# Page extract
In 1979 he had additional transaction activity: signed with Chicago in 1979 (entry appears), later signed with the Philadelphia Eagles in 1979 but suffered a knee injury on the first day of training camp and was released/injured on August 20, 1979, effectively ending his professional playing career.

== Career ==

=== Post-Football Career ===
After his playing career, Morgan worked in sales as a Territory Sales Manager for Ross Laboratories (a division of Abbott Laboratories) from 1979 to 1981. He then earned a J.D. from the University of Wisconsin Law School in 1985 and served as an Assistant District Attorney in the Milwaukee County District Attorney’s Office from 1985 to 1987.

=== City of Milwaukee service ===
Morgan held several senior municipal positions in Milwaukee between the late 1980s and the late 1990s. Roles listed in his professional vitae include Executive Director of the Fire and Police Commission (December 1990–July 1992), Director of the Division of Intergovernmental Relations (July 1992 – 1993), and Commissioner of the Department of City Development (November 1993–December 1998). As Commissioner of City Development he directed real estate and business development investment efforts (through RACM and MEDC), and led redevelopment initiatives including RiverWalk and downtown housing/commercial projects.

# Aim of the exercise
In the passage on Morgan's career, rewrite the part that opens with the words containing "In 1979 he had" and closes with "1985 to 1987.", changing "Territory Sales Manager" to "Regional Sales Manager".

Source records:
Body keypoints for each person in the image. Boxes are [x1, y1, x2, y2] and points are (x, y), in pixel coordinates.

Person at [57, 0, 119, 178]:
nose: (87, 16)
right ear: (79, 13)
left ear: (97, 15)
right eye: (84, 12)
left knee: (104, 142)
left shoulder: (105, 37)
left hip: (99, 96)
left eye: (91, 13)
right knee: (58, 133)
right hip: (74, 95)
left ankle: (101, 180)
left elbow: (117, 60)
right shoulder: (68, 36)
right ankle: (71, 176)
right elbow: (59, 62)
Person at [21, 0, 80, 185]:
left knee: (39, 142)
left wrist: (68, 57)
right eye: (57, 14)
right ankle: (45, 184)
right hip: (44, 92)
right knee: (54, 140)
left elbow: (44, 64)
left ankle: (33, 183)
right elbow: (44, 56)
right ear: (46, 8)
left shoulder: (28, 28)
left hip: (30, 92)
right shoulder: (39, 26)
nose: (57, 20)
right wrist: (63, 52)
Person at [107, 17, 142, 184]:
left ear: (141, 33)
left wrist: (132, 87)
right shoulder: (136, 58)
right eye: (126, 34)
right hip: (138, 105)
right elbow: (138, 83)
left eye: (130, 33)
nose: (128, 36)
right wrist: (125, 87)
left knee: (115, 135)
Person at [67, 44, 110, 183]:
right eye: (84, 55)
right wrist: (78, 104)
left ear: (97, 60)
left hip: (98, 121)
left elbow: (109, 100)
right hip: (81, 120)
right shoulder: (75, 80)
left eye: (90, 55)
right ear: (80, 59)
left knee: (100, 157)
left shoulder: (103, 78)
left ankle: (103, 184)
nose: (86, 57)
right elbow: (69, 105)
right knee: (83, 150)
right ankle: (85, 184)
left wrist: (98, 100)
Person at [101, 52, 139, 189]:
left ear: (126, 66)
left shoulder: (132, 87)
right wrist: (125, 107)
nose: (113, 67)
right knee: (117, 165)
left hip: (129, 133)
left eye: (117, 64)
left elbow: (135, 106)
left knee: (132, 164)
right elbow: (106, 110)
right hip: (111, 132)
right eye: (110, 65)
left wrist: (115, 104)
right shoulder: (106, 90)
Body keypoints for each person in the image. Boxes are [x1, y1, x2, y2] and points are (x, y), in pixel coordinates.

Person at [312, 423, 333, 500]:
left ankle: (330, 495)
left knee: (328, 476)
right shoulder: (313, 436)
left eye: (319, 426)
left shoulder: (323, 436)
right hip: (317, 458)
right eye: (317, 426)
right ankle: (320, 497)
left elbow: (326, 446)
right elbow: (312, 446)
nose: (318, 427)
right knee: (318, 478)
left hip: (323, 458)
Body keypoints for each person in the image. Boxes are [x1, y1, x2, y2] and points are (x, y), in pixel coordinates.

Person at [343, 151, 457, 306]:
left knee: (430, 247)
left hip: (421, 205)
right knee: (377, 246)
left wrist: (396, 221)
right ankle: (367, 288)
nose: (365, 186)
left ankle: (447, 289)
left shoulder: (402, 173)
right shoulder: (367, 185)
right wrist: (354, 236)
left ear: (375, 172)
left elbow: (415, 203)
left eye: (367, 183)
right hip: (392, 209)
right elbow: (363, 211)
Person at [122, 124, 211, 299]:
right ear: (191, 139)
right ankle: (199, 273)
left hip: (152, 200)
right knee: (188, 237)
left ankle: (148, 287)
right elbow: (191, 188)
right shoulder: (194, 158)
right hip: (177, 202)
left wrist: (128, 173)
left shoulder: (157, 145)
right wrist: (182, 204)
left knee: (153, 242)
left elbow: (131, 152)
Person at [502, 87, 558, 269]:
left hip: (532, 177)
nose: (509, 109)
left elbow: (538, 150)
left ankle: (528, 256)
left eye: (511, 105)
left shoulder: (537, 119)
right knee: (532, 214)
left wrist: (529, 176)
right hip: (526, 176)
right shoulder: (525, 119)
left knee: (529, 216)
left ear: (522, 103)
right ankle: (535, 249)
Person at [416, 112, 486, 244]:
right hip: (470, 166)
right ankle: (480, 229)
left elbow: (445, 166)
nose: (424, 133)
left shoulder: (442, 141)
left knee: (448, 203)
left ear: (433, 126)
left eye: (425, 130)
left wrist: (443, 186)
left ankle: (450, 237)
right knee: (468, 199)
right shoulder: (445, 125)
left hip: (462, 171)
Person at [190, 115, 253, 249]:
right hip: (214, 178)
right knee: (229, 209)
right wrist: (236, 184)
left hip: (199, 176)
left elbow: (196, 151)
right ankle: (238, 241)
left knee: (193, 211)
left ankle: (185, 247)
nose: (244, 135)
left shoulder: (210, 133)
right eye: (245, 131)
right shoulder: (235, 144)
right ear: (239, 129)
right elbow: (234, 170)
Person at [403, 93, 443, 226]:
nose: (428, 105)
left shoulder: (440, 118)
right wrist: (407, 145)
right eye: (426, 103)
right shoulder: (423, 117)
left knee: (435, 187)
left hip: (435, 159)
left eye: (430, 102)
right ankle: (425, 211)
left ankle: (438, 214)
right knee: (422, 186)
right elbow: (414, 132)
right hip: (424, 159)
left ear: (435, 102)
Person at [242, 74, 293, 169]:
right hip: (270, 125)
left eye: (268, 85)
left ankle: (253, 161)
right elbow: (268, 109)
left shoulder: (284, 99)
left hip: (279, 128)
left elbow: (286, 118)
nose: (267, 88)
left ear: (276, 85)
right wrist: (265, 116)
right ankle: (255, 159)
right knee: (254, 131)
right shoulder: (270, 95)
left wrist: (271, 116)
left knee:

# Result for this task
In 1979 he had additional transaction activity: signed with Chicago in 1979 (entry appears), later signed with the Philadelphia Eagles in 1979 but suffered a knee injury on the first day of training camp and was released/injured on August 20, 1979, effectively ending his professional playing career.

== Career ==

=== Post-Football Career ===
After his playing career, Morgan worked in sales as a Regional Sales Manager for Ross Laboratories (a division of Abbott Laboratories) from 1979 to 1981. He then earned a J.D. from the University of Wisconsin Law School in 1985 and served as an Assistant District Attorney in the Milwaukee County District Attorney’s Office from 1985 to 1987.